Senders could also reduce the amount of unscheduled data in some situations without loss of performance. For example, suppose a sender is transmitting a high priority message A when a new lower priority message B is initiated. In the current protocol, no packets will be sent for B as long as packets can be transmitted for A; then, once A has completed (or run out of grants), a full load of unscheduled data will be sent for B. However, supposed the sender preempts A to send one unscheduled packet for B, then returns to A. If A continues transmitting for at least one RTT, there’s no need to send additional unscheduled packets for B, since the receiver will already have had plenty of time to receive the initial packet and return a grant. This approach has the disadvantage of delaying A slightly, but that effect might prove to be insignificant.
The overcommitment mechanism could be modified to lower the total amount of granted-but-not-yet-received data that can exist at any given time.
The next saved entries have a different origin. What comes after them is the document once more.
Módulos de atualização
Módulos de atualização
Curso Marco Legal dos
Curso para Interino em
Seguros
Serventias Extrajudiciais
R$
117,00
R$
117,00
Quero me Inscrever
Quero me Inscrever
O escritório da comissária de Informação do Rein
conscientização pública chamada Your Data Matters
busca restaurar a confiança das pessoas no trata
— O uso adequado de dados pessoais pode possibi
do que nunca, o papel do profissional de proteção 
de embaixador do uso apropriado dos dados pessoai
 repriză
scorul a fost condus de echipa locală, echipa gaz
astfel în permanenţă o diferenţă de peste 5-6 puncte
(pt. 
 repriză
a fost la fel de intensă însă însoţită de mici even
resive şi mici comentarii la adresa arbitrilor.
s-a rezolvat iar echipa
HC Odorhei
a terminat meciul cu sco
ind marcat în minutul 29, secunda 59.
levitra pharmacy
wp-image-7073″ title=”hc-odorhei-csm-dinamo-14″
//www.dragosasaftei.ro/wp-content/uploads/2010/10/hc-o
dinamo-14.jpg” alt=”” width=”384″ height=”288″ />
Right now it is set to the degree of overcommittment (typically 8) times rttBytes, but this could potentially be reduced, either by reducing the degree of overcommitment or by reducing the amount of granted data for each of the messages (perhaps the highest priority messages would be given more grants than lower priority ones?). This optimization could reduce the effectiveness of overcommitment at maintaining full bandwidth utilization, so it would need study.
RPC Framework Integration
The best way to encourage widespread usage of Homa is to add Homa support to all of the major RPC frameworks. This should be done in a way that allows applications to switch to Homa with trivial changes. Work is already underway on gRPC integration, but it does not yet support all of the languages supported by gRPC. In addition, it would be great to add Homa support to Apache Thrift and any other widely used frameworks.
New NIC Architecture
At some point in the not-too-distant future, transport protocol implementations need to move to the NIC. It no longer makes sense to run them in software, either in the operating system or in applications; see the ATC Homa paper for a discussion of all the reasons. Existing “smart NICs” are woefully inadequate for this task; for example those based on general-purpose cores are way too slow (this is just software in a different place), and those based on FPGAs are too hard to program. Thus we need a new NIC architecture with at least the following characteristics:
Fast enough to process incoming packets at line rate, even if the packets are small.
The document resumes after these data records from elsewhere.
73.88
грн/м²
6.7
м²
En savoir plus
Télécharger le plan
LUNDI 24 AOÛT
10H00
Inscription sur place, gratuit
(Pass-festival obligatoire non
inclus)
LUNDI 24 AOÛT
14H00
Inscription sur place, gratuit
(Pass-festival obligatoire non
Programmable enough to support a variety of transport protocols as well as other functions such as network virtualization and management.
Supports kernel-bypass, where applications communicate directly with the NIC to send and receive messages, without involving the operating system in the common case.
Load balancing: the NIC must dispatch incoming messages across a collection of cooperating threads in order to support severs with very high throughput.
This is a very large and very ambitious project, but it should also be a very interesting one.